Two Court Rulings Advance Efforts of Rothwell Figg Pro Bono Client Chabad to Recover Holy Books and Materials Stolen by the Soviet Union and Nazis
Two Court Rulings Advance Efforts of Rothwell Figg Pro Bono Client Chabad to Recover Holy Books and Materials Stolen by the Soviet Union and NazisDecember 3, 2021PDF
On December 3, 2021, the U.S. Court of Appeals for the D.C. Circuit issued two important rulings that advance the efforts of Chabad to recover from the Russian Federation the holy books and other materials that were stolen from Chabad by the Soviet Union and the Nazis and that the Russian Federation has refused to return despite multiple court orders directing it to do so.
Chabad is a religious origination founded in 1775 in the Russian town of Lubavitch. Over the following century and a half, Chabad compiled a library of sacred texts, referred to as the “Library.” Chabad also collected and preserved manuscripts, organizational records, and other religious and historical materials, referred to as the “Archive.” The Library and the Archive are referred to collectively as the “Schneerson Collection.”
In the early 1920’s during the Bolshevik Revolution, the Soviet government condemned Chabad’s religious and secular leader (the Rebbe) to death for teaching Judaism. He and his followers escaped from Russia, but were forced to leave parts of the Library behind. The Soviet government confiscated the Library. When Chabad relocated to Poland, some members of Chabad, including the then-Rebbe, escaped the slaughter that followed the Nazi and Soviet invasion of Poland in 1939, and were able to relocate to America. However, Chabad was forced to leave the Archive behind. The Nazis seized the Archive when they occupied Poland and stored it in a castle in Silesia. The Soviet army took position of the Archive as war booty when it occupied Germany at the end of WWII and brought the stolen Archive to Moscow, where they have been illegally keeping them until this day.
For decades, Chabad has sought the return of its sacred heritage from the Soviet Union, and its successor, the Russian Federation. Despite court rulings in Chabad’s favor and multiple promises by the Russian Government to return the Schneerson Collection to its rightful owner in the United States, Russia has failed to return the Schneerson Collection to Chabad.
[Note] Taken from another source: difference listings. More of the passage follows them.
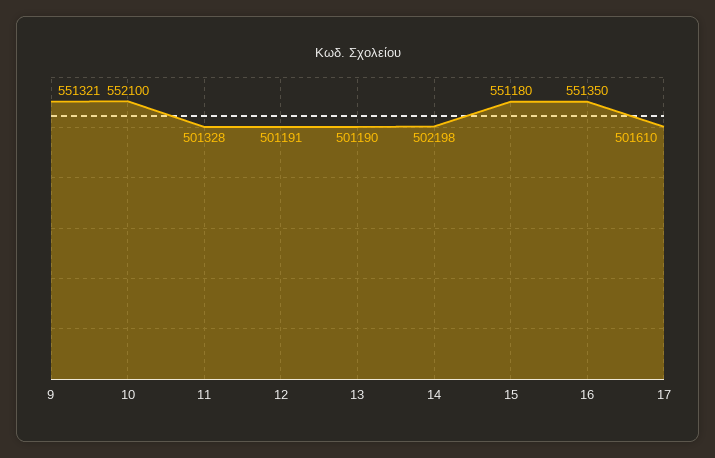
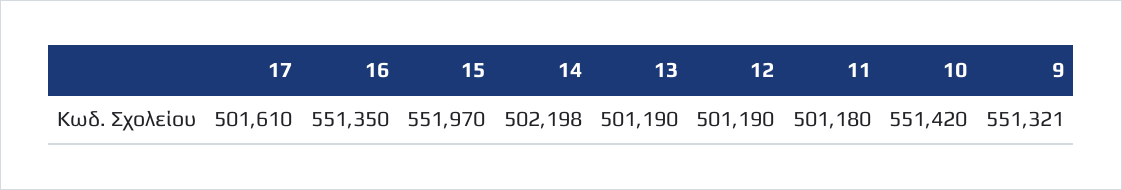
10: 552100 -> 551420
11: 501328 -> 501180
12: 501191 -> 501190
15: 551180 -> 551970

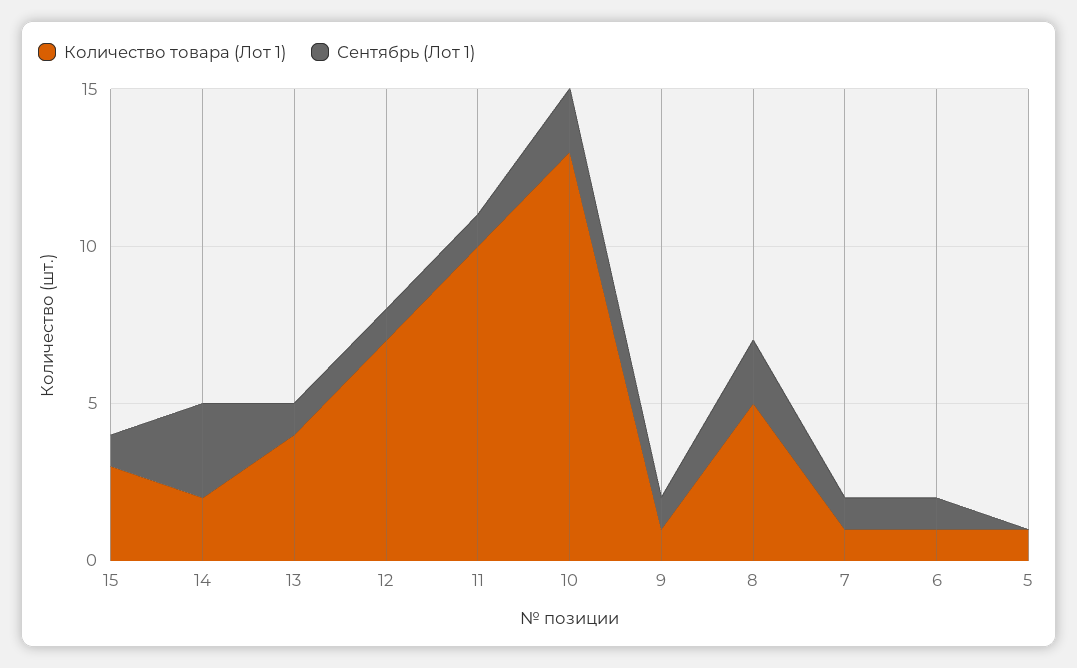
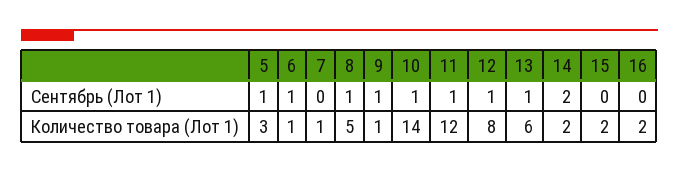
Количество товара (Лот 1), 15: 3 -> 2
Сентябрь (Лот 1), 15: 1 -> 0
Сентябрь (Лот 1), 14: 3 -> 2
Количество товара (Лот 1), 13: 4 -> 6
Количество товара (Лот 1), 12: 7 -> 8
Количество товара (Лот 1), 11: 10 -> 12
Количество товара (Лот 1), 10: 13 -> 14
Сентябрь (Лот 1), 10: 2 -> 1
Сентябрь (Лот 1), 8: 2 -> 1
Сентябрь (Лот 1), 7: 1 -> 0
Количество товара (Лот 1), 5: 1 -> 3
Сентябрь (Лот 1), 5: 0 -> 1
Сентябрь (Лот 1), 16: none -> 0
Количество товара (Лот 1), 16: none -> 2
In 2004, Chabad filed a lawsuit against the Russian Federation seeking return of the Schneerson Collection. It was successful in those efforts and Judge Royce Lamberth of the U.S. District Court for the District of Columbia ordered the Russian Federation to return the Schneerson Collection. The Russian Federation refused to do so and the court ultimately issued sanctions against the Russian Federation (which now total $150 million) as a result of the Russian Federation’s refusal to return the Schneerson Collection.
In an effort to identify Russian Federation assets that can be used to satisfy the Court’s judgment against the Russian Federation, Chabad sought discovery from VEB (a Russian instrumentality that functions as a bank) and Tenam (a uranium company that is indirectly owned by the Russian Federation). Both those entities challenged Chabad’s efforts to seek discovery and Tenam also challenged the validity of the underlying judgment against the Russian Federation.
The U.S. Court of Appeals for the D.C. Circuit rejected both VEB’s and Tenam’s appeals and affirmed the 2020 ruling of the U.S. District Court for the District of Columbia (Judge Royce Lamberth), upholding the validity of Chabad’s earlier judgment against the Russian Federation.
Robert Parker and Steven Lieberman of Rothwell, Figg, Ernst & Manbeck, PC, briefed and argued the appeals on behalf of Chabad, with support from their colleagues Daniel McCallum, Jennifer Nock, Richard Waterman, Jr., and Anjali Jenna (AJ) Teigen. Steve Lieberman commented on the DC Circuit decisions: “This is a tremendous victory for Chabad and for the Jewish people. Coming in the Fifth day of Hanukkah, this decision allows Chabad to move forward in its century long efforts to retrieve its sacred heritage and is a significant step forward in the process of allowing Chabad to recover those texts. We are grateful to the U.S. District Court for the District of Columbia and the U.S. Court of Appeals for the D.C. Circuit for its rulings, which bring Chabad, and all the victims and survivors of Soviet and Nazi persecution, one step closer to the recovery of these holy documents.”